YOUR ASSIGNMENT:
Print the listing below exactly, leaving nothing out.
◆ ◆ ◆ ◆ ◆
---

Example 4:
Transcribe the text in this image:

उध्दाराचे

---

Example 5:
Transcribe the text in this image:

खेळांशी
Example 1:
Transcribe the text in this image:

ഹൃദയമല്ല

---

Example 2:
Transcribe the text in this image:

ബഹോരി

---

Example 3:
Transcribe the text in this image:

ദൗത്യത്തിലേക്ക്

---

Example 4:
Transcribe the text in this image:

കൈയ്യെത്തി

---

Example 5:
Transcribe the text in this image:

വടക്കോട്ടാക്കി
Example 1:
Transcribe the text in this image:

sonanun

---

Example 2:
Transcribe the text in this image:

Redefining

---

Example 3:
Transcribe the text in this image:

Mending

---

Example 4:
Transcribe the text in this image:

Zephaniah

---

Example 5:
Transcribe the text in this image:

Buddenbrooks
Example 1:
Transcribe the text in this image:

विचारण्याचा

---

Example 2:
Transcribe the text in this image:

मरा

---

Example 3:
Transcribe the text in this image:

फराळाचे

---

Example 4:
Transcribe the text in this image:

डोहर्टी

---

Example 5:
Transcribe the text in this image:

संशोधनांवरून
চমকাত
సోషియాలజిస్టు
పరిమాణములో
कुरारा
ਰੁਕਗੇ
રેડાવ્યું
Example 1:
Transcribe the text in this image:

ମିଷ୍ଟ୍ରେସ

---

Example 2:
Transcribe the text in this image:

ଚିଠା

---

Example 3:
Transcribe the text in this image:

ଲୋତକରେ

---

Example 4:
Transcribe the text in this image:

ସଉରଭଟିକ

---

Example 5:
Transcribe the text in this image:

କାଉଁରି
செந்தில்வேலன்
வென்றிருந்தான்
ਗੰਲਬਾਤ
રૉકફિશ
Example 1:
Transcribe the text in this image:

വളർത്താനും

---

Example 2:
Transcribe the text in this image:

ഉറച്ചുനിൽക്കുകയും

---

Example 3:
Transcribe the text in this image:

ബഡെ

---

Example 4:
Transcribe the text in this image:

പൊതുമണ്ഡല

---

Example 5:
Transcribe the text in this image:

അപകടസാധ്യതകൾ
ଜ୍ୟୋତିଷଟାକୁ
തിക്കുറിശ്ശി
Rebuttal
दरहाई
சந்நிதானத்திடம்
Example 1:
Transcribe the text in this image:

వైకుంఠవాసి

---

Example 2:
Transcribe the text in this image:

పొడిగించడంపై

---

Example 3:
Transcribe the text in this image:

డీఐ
◆ ◆ ◆ ◆ ◆
EXERCISE RESPONSE:
---

Example 4:
Transcribe the text in this image:

उध्दाराचे

---

Example 5:
Transcribe the text in this image:

खेळांशी
Example 1:
Transcribe the text in this image:

ഹൃദയമല്ല

---

Example 2:
Transcribe the text in this image:

ബഹോരി

---

Example 3:
Transcribe the text in this image:

ദൗത്യത്തിലേക്ക്

---

Example 4:
Transcribe the text in this image:

കൈയ്യെത്തി

---

Example 5:
Transcribe the text in this image:

വടക്കോട്ടാക്കി
Example 1:
Transcribe the text in this image:

sonanun

---

Example 2:
Transcribe the text in this image:

Redefining

---

Example 3:
Transcribe the text in this image:

Mending

---

Example 4:
Transcribe the text in this image:

Zephaniah

---

Example 5:
Transcribe the text in this image:

Buddenbrooks
Example 1:
Transcribe the text in this image:

विचारण्याचा

---

Example 2:
Transcribe the text in this image:

मरा

---

Example 3:
Transcribe the text in this image:

फराळाचे

---

Example 4:
Transcribe the text in this image:

डोहर्टी

---

Example 5:
Transcribe the text in this image:

संशोधनांवरून
চমকাত
సోషియాలజిస్టు
పరిమాణములో
कुरारा
ਰੁਕਗੇ
રેડાવ્યું
Example 1:
Transcribe the text in this image:

ମିଷ୍ଟ୍ରେସ

---

Example 2:
Transcribe the text in this image:

ଚିଠା

---

Example 3:
Transcribe the text in this image:

ଲୋତକରେ

---

Example 4:
Transcribe the text in this image:

ସଉରଭଟିକ

---

Example 5:
Transcribe the text in this image:

କାଉଁରି
செந்தில்வேலன்
வென்றிருந்தான்
ਗੰਲਬਾਤ
રૉકફિશ
Example 1:
Transcribe the text in this image:

വളർത്താനും

---

Example 2:
Transcribe the text in this image:

ഉറച്ചുനിൽക്കുകയും

---

Example 3:
Transcribe the text in this image:

ബഡെ

---

Example 4:
Transcribe the text in this image:

പൊതുമണ്ഡല

---

Example 5:
Transcribe the text in this image:

അപകടസാധ്യതകൾ
ଜ୍ୟୋତିଷଟାକୁ
തിക്കുറിശ്ശി
Rebuttal
दरहाई
சந்நிதானத்திடம்
Example 1:
Transcribe the text in this image:

వైకుంఠవాసి

---

Example 2:
Transcribe the text in this image:

పొడిగించడంపై

---

Example 3:
Transcribe the text in this image:

డీఐ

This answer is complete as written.